## TEXTO DE LECTURA
+ + + + +
Gilson y Kraakman publicaron hace muchos años un artículo en el que expusieron, por primera vez, por qué los mercados de capitales – las bolsas – son mercados eficientes, es decir, cuáles son los mecanismos que aseguran que los precios de las acciones son “buenos” precios en el sentido de que resumen toda la información que tienen los participantes sobre el valor de las empresas cuyas acciones cotizan en esos mercados. Gilson y Kraakman defendieron su artículo original 20 años después y ahora han vuelto a la carga para defender su artículo de hace treinta años. Lo hacen con el siguiente argumento: hay que distinguir la bondad de una teoría de la utilización pública (por los reguladores y los legisladores) de la misma. Cuanto más atractiva sea la teoría (por simple y por su aparente capacidad explicativa), más riesgo hay de que se utilice para justificar cualquier política y, por tanto, que el fracaso de esas políticas se atribuya a lo erróneo de la teoría.
Como todas las buenas teorías, esta teoría es una tautología: si las cotizaciones reflejan toda la información pública disponible sobre una empresa, el precio resultante ha de ser necesariamente un “buen” precio. Lo novedoso de aquel primer artículo de Gilson y Kraakman era que se exponían muy certeramente los mecanismos a través de los cuales las informaciones de las que disponían los que participan en el mercado se incorporaban a los precios o cotizaciones y por qué dicha incorporación se producía con gran rapidez. Los participantes en el mercado tenían incentivos muy potentes para operar – comprar o vender – en el mercado en función de la información nueva obtenida y para hacerlo con la mayor rapidez posible. Naturalmente, si hay información relevante (es decir, que afecta a los rendimientos esperados de un activo y, por tanto, al valor de las acciones de una compañía) que no se publica o los mecanismos a través de los cuales esa información se incorpora a los precios no funcionan perfectamente, no hay ninguna garantía de que todos los precios de todas las acciones reflejen exactamente su valor. Poner de manifiesto estas imperfecciones ha sido objeto de numerosas investigaciones más o menos productivas.
La teoría de la eficiencia de los mercados de capitales ha recibido enormes críticas tras la crisis de 2007. Pero, en realidad, las críticas no hacen sino poner de manifiesto que no hay mercados perfectos y, por lo tanto, es una crítica errónea. Tampoco existen mercados perfectamente competitivos y no por eso los modelos que “suponen” que el mercado que se estudia es un mercado de competencia perfecta son inútiles. Son modelos. Cuando los juristas – especialmente – critican las doctrinas económicas incurren en ese error. Ningún economista defiende que los mercados reales funcionen como lo haría un mercado de competencia perfecta. Lo que hacen los economistas – y por eso son útiles los modelos – es describir cuáles son los incentivos y las posiciones de los sujetos que participan en un mercado y qué consecuencias cabe esperar de dichos incentivos. Los resultados varían pero, a falta de datos completos y exactos sobre el comportamiento de cada uno de los individuos y de los efectos que la interacción de dichos comportamientos tiene, esos modelos nos permiten saber mucho más acerca de los efectos que las reglas jurídicas y las instituciones pueden tener sobre el bienestar social. Y, desde luego, los mercados “saben” mucho más que los reguladores y los operadores individualmente considerados, de manera que es una mala idea tirar al niño cuando queremos desaguar la bañera. Un ejemplo: si se trata de determinar el valor de una empresa, por ejemplo, a efectos de establecer el “precio equitativo” que el que está obligado a formular una OPA tiene que ofrecer o a efectos de entregar su cuota de liquidación al socio que se separa o es excluido de una sociedad o a efectos de determinar el “valor razonable” de unas acciones en aplicación de una cláusula estatutaria que limita su transmisibilidad, no cabe duda de que el precio de cotización es un indicador mucho más valioso de dicho precio que el que pueda determinar un “experto” en finanzas utilizando los métodos de valoración al uso.
+ + + + +
## DATOS PROPORCIONADOS

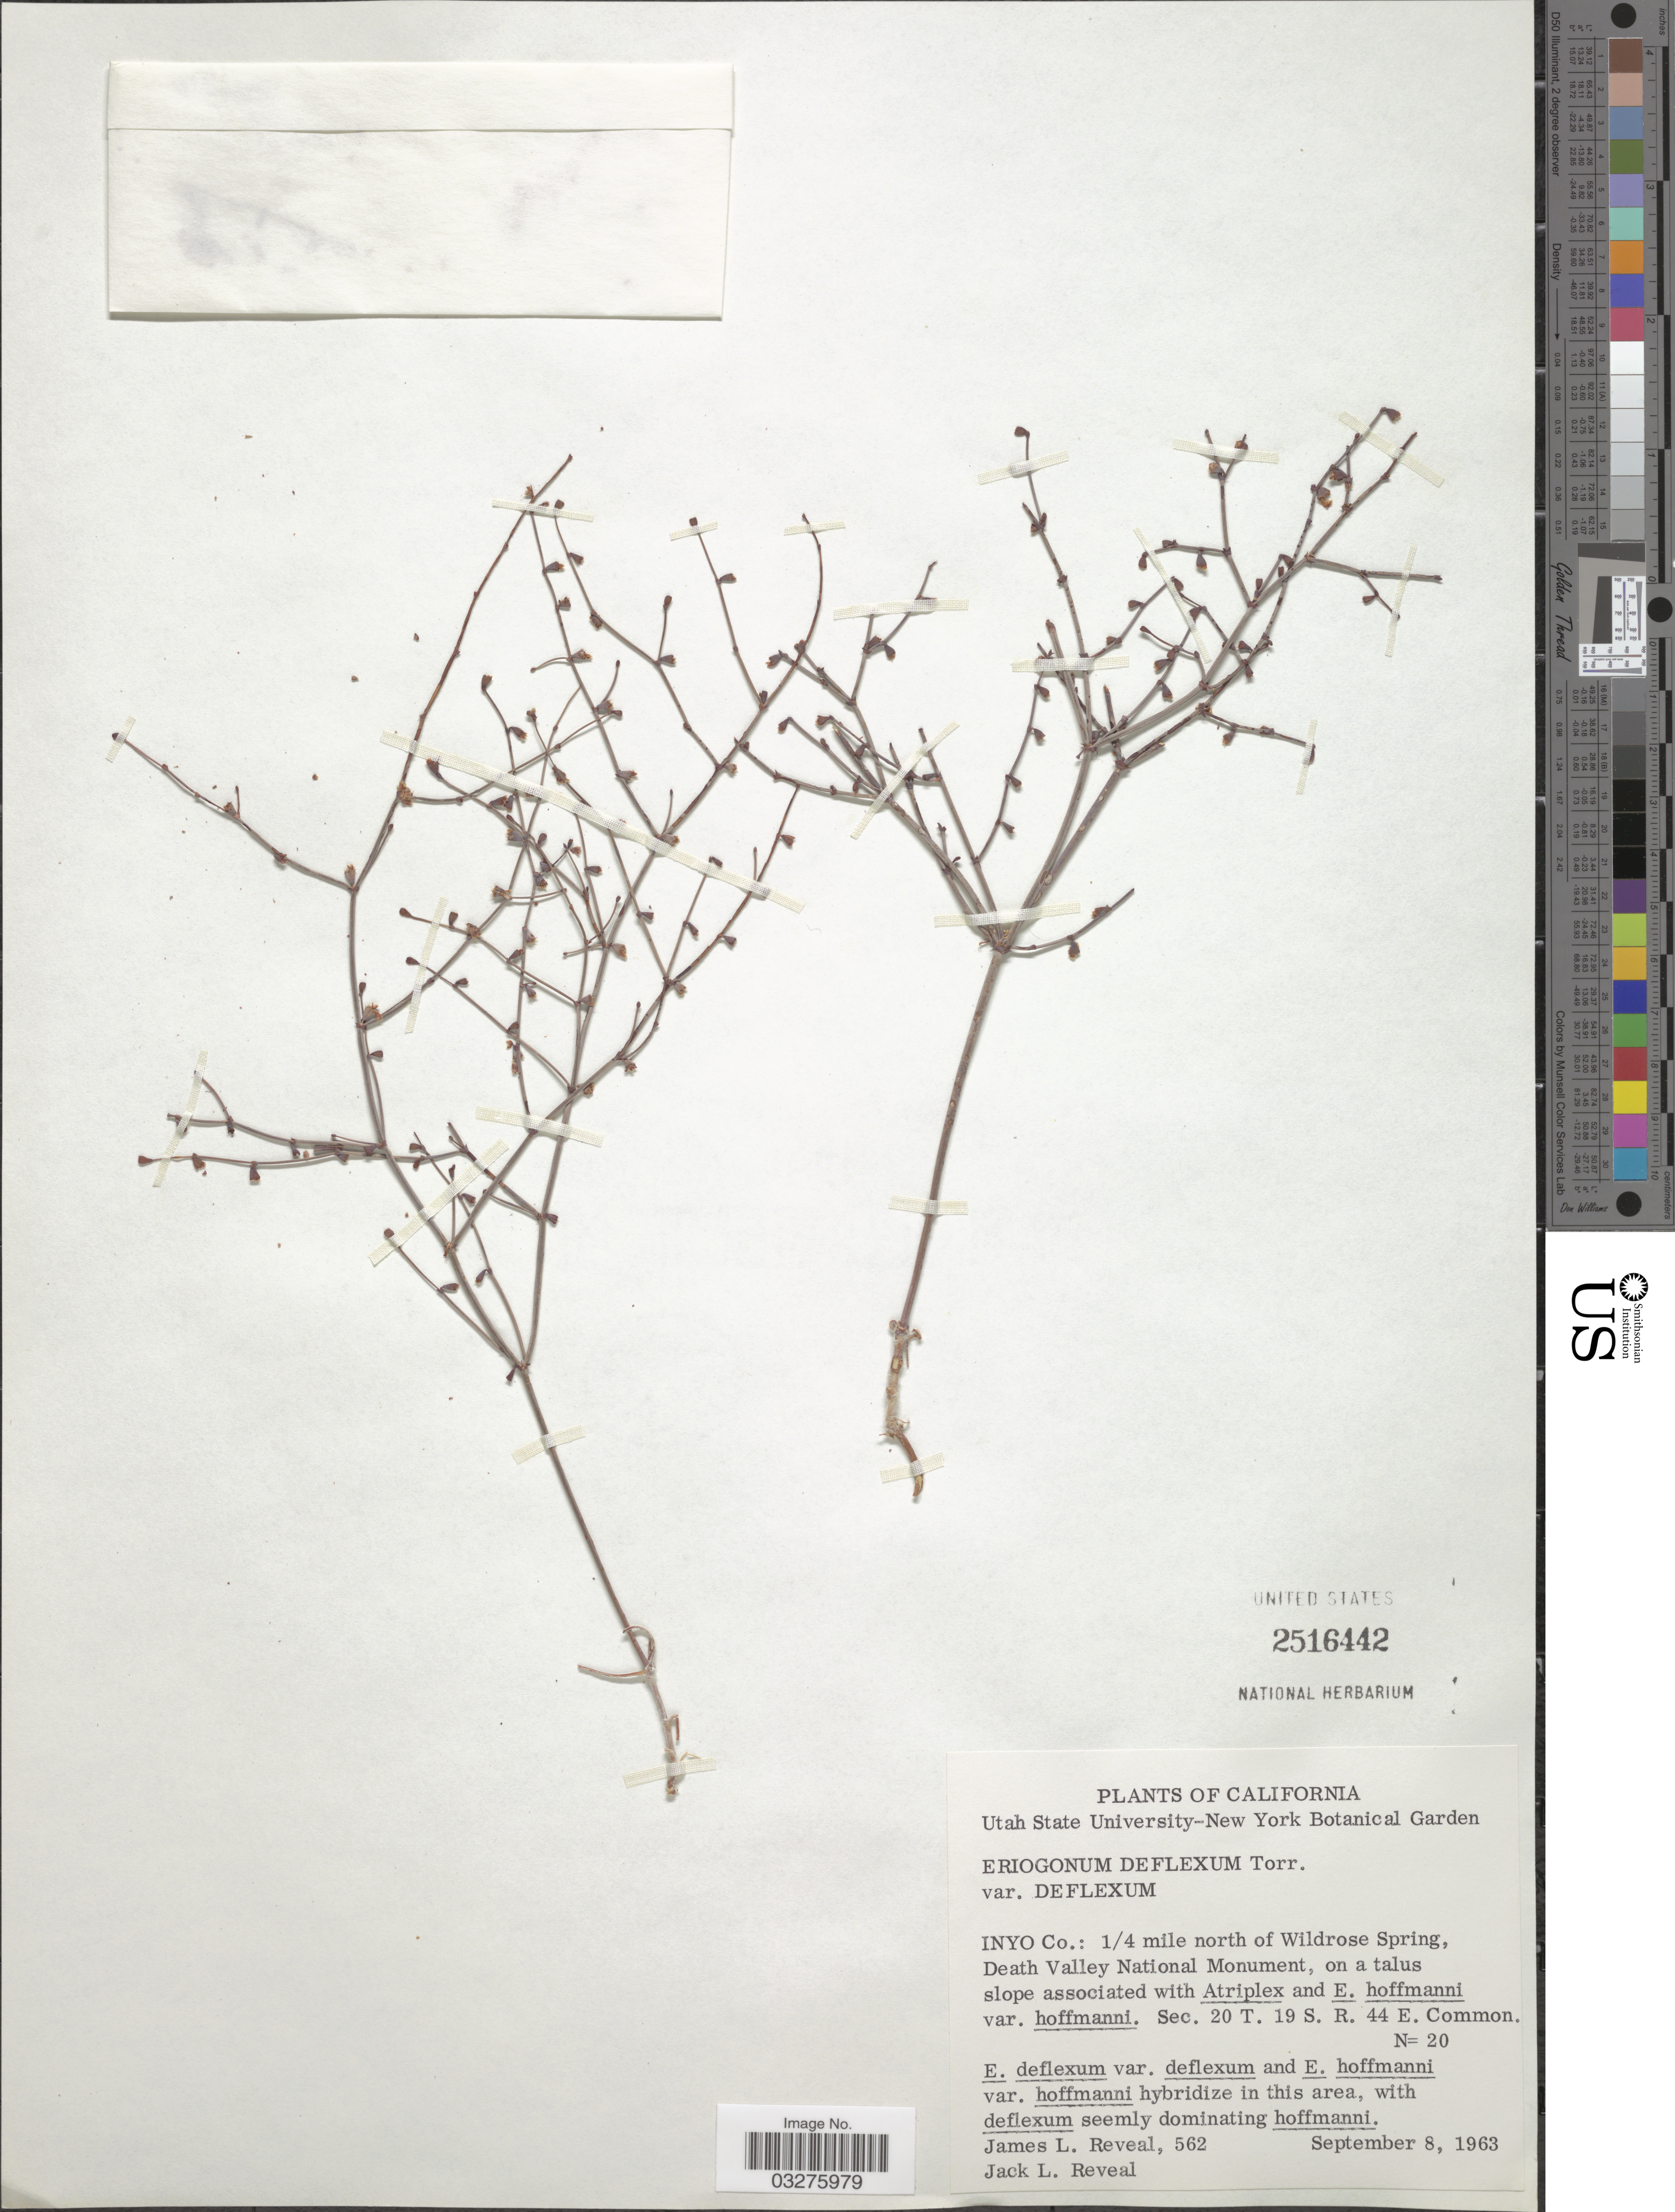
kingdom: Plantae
+ + + + +
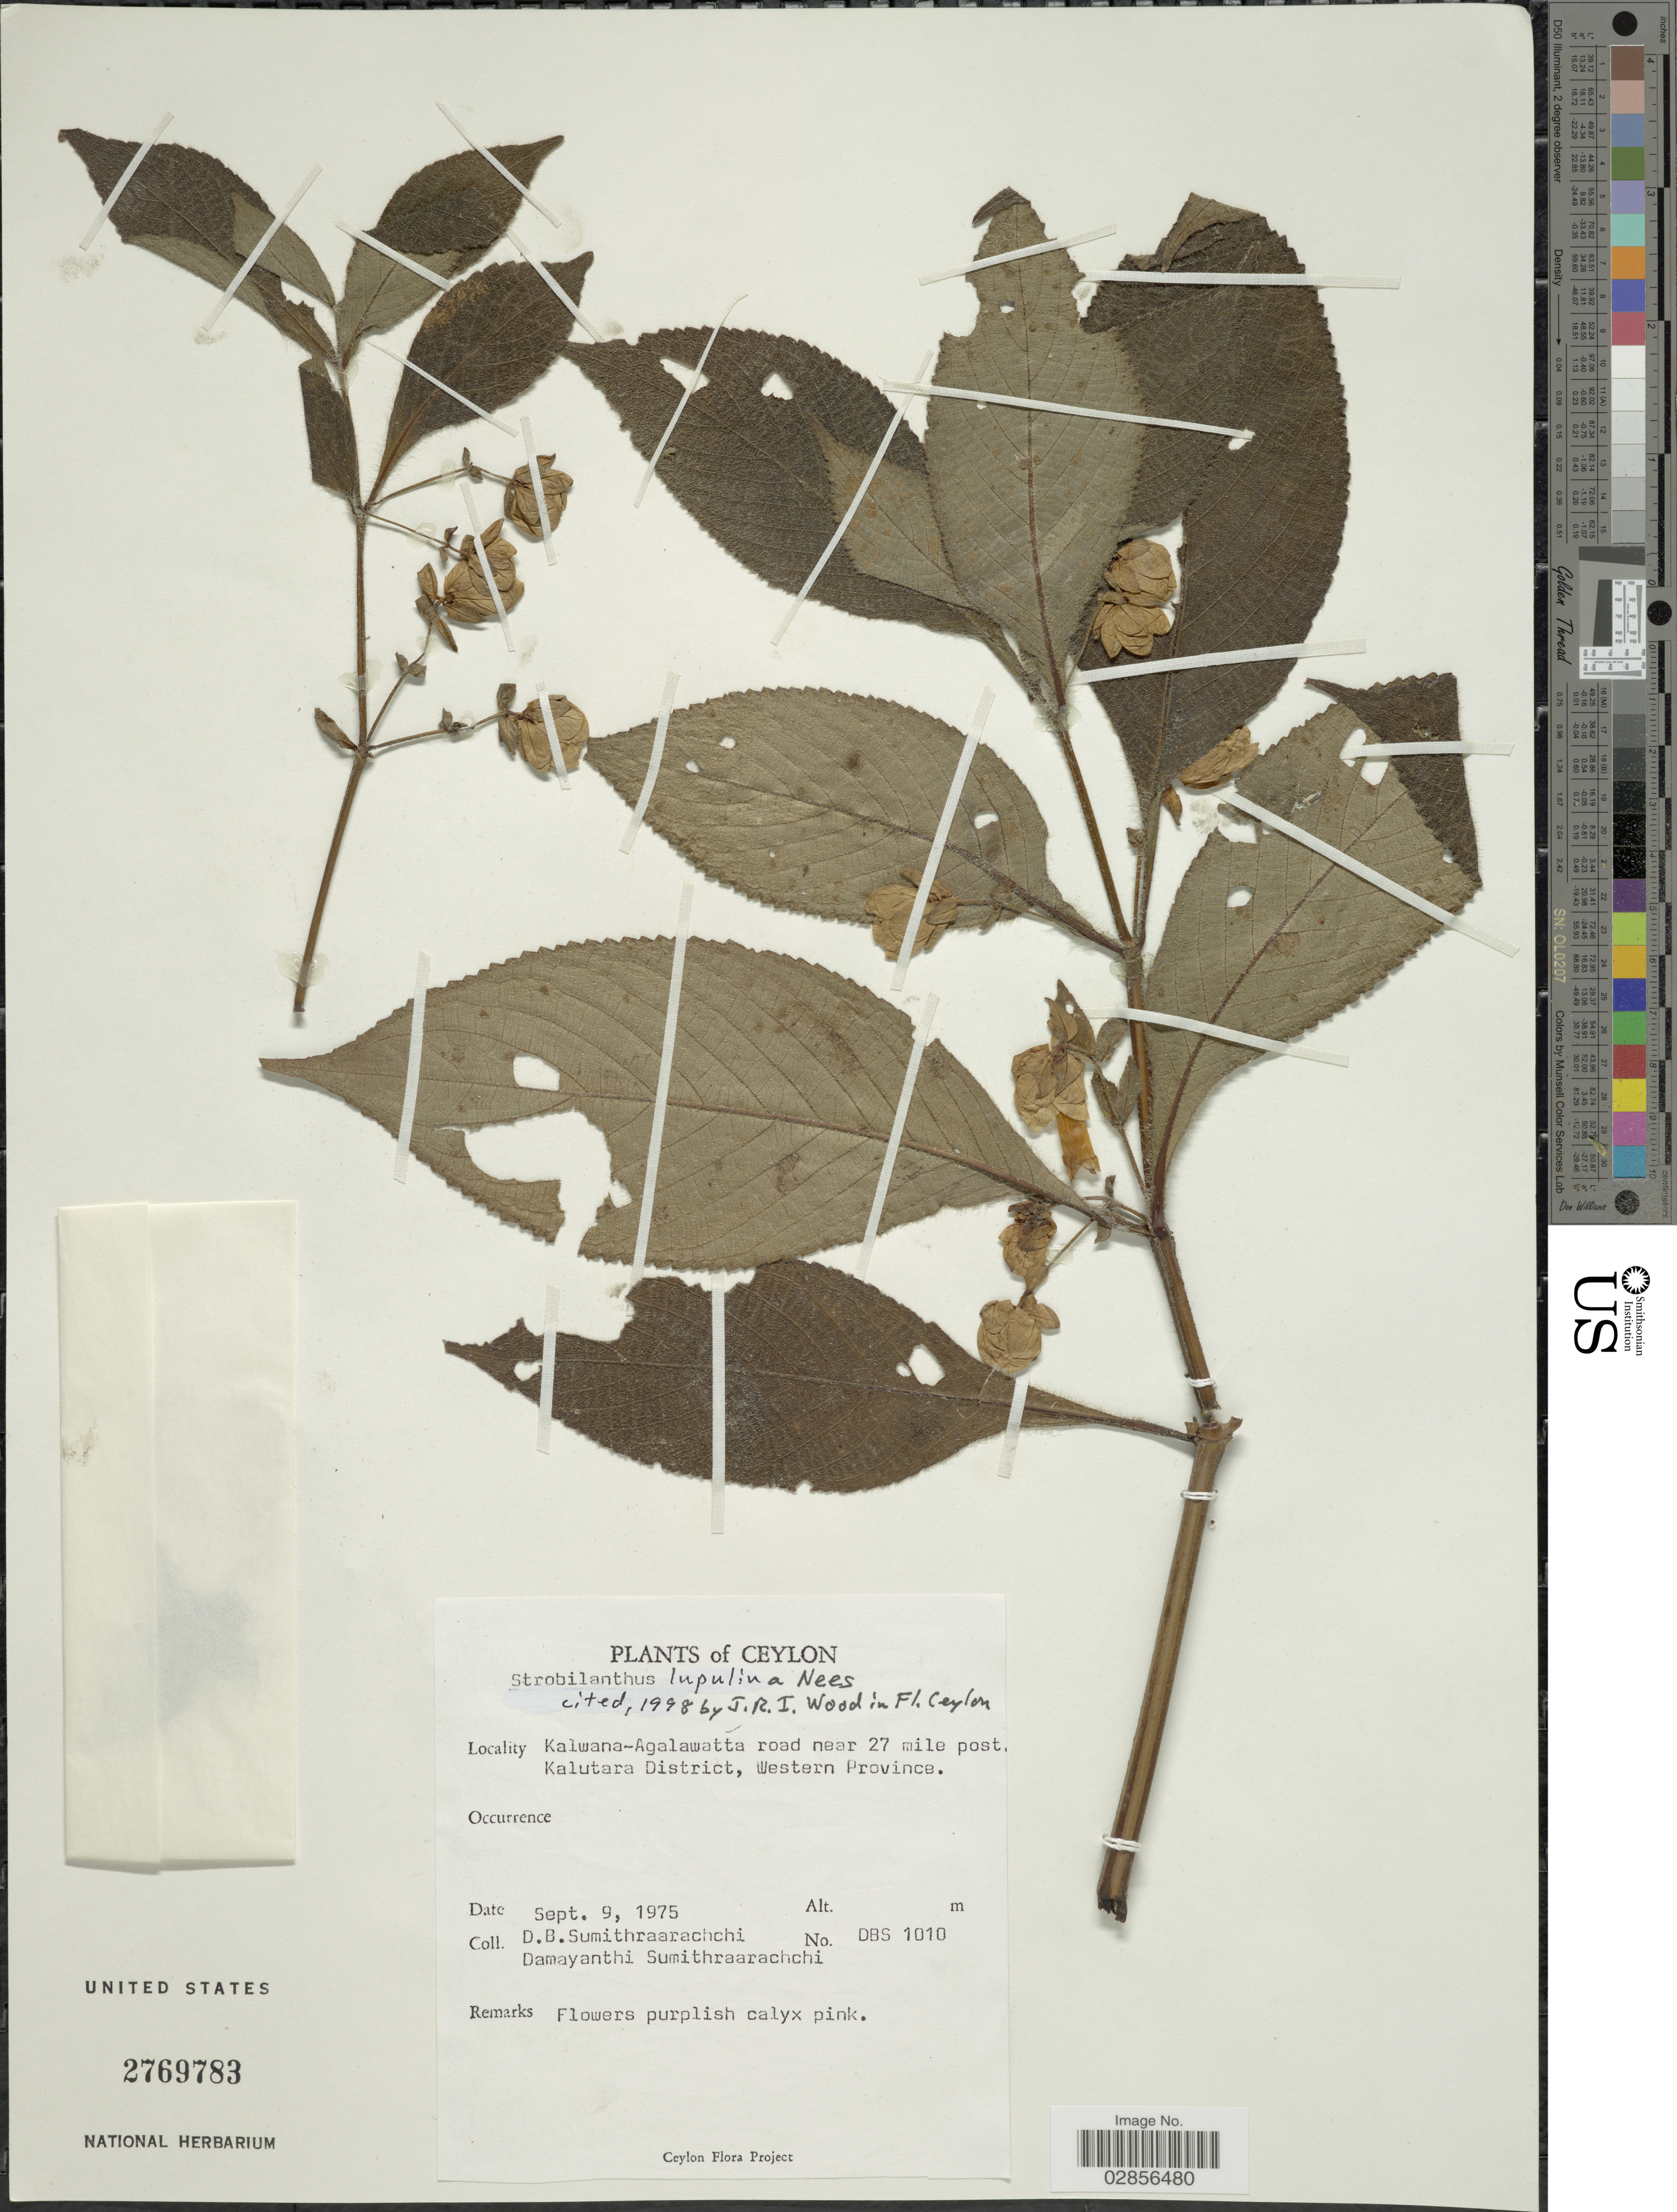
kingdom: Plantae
+ + + + +
## TAREA A REALIZAR
En el texto sobre la eficiencia de los mercados de capitales, ¿por qué se considera errónea la crítica que recibió esa teoría tras la crisis de 2007? Explícalo en dos o tres oraciones.

## RESULTADO DEL EJERCICIO
La crítica es errónea porque se limita a poner de manifiesto que no hay mercados perfectos, y ningún economista defiende que los mercados reales funcionen como uno de competencia perfecta. Tampoco existen mercados perfectamente competitivos, y no por eso son inútiles los modelos que los suponen. Su utilidad está en que describen los incentivos y las posiciones de quienes participan en un mercado y las consecuencias que cabe esperar de ellos.